## Written tasks
1: Does each of the following statements agree with the testimony about the mass meeting: (a) the meeting was called to order by a gentleman the speaker knew, (b) the speaker heard the letter clearly, (c) a few thousand people were at the meeting? For each, answer yes or no and quote the deciding words.
2: Pick out every line of the records that contains the string "collection".

## Text passage
★ ★ ★ ★ ★ ★ ★
Q. Of those Knights of Labor?

A. Oh, no, sir; it was a committee appointed in this mass meeting of members and non-members. I went over there to that meeting, with the understanding that there were delegates to be there from all over the county. I do not know that our committee was notified officially of this meeting, only it was spoken all over the street, and I presume there was notice in the local press, that there was to be a meeting held. When I went there, there was a few thousand people there, and after a while the meeting was called to order by some gentleman, a stranger to me, and some gentleman, I forget his name, was elected chairman. He was also a stranger to me, and the meeting was orderly—there was a few disorderly men there, but the average of the meeting was an orderly meeting, with the exception of those few that may have been aggravated by seeing these men they termed blacklegs working in their places in the shops. I was told that the meeting was called by the Lackawanna Coal Company, to receive the report of some committee, but I never heard of any committee reporting. I did not take any part there, more so than going round, and when I would hear some one making remarks there, to try to quash him of all such remarks, until a letter was brought there by somebody and read—a letter purporting to be written, as I understood at the time, by W. W. Scranton, and in that letter, it was read there, that Scranton stated something, that the men should live on mush and milk, or something to that effect. I was so far off I could not hear the letter, and that drove these men around there to a rage.
★ ★ ★ ★ ★ ★ ★
## Exercise input
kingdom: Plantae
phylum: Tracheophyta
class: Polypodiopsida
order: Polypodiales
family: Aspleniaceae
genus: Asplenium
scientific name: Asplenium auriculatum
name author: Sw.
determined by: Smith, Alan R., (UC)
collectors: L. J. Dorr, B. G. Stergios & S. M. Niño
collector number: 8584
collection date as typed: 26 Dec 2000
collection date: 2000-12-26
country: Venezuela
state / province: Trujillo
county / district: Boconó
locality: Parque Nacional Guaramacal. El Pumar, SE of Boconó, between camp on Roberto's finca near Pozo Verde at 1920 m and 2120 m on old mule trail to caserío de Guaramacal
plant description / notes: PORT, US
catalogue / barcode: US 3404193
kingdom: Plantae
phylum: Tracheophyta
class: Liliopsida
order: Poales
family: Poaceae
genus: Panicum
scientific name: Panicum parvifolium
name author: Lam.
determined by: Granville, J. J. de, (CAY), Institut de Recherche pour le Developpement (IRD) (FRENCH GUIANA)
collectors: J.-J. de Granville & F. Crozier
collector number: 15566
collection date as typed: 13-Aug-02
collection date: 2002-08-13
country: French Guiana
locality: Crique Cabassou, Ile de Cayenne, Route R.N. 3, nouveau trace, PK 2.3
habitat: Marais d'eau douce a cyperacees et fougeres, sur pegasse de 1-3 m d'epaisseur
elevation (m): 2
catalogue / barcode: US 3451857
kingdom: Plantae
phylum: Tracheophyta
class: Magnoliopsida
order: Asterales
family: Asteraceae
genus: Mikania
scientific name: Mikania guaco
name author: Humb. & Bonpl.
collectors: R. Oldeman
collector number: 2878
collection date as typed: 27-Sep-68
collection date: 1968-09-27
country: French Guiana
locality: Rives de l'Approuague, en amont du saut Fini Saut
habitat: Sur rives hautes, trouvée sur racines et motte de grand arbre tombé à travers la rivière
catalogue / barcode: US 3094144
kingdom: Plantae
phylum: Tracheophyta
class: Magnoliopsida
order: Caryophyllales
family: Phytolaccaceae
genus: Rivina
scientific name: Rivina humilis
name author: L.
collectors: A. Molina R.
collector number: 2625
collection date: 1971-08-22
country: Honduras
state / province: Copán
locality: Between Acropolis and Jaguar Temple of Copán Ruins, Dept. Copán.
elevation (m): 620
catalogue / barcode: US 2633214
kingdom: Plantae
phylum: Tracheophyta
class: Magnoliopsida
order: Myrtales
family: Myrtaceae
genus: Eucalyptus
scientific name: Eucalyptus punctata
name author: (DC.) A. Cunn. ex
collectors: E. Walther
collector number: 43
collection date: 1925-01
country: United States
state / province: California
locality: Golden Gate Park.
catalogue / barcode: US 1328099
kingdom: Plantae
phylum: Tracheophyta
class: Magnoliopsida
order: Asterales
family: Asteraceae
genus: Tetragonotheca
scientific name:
★ ★ ★ ★ ★ ★ ★
## Solutions by task
1:
(a) No: "the meeting was called to order by some gentleman, a stranger to me"
(b) No: "I was so far off I could not hear the letter"
(c) Yes: "there was a few thousand people there"

2:
collection date as typed: 26 Dec 2000
collection date: 2000-12-26
collection date as typed: 13-Aug-02
collection date: 2002-08-13
collection date as typed: 27-Sep-68
collection date: 1968-09-27
collection date: 1971-08-22
collection date: 1925-01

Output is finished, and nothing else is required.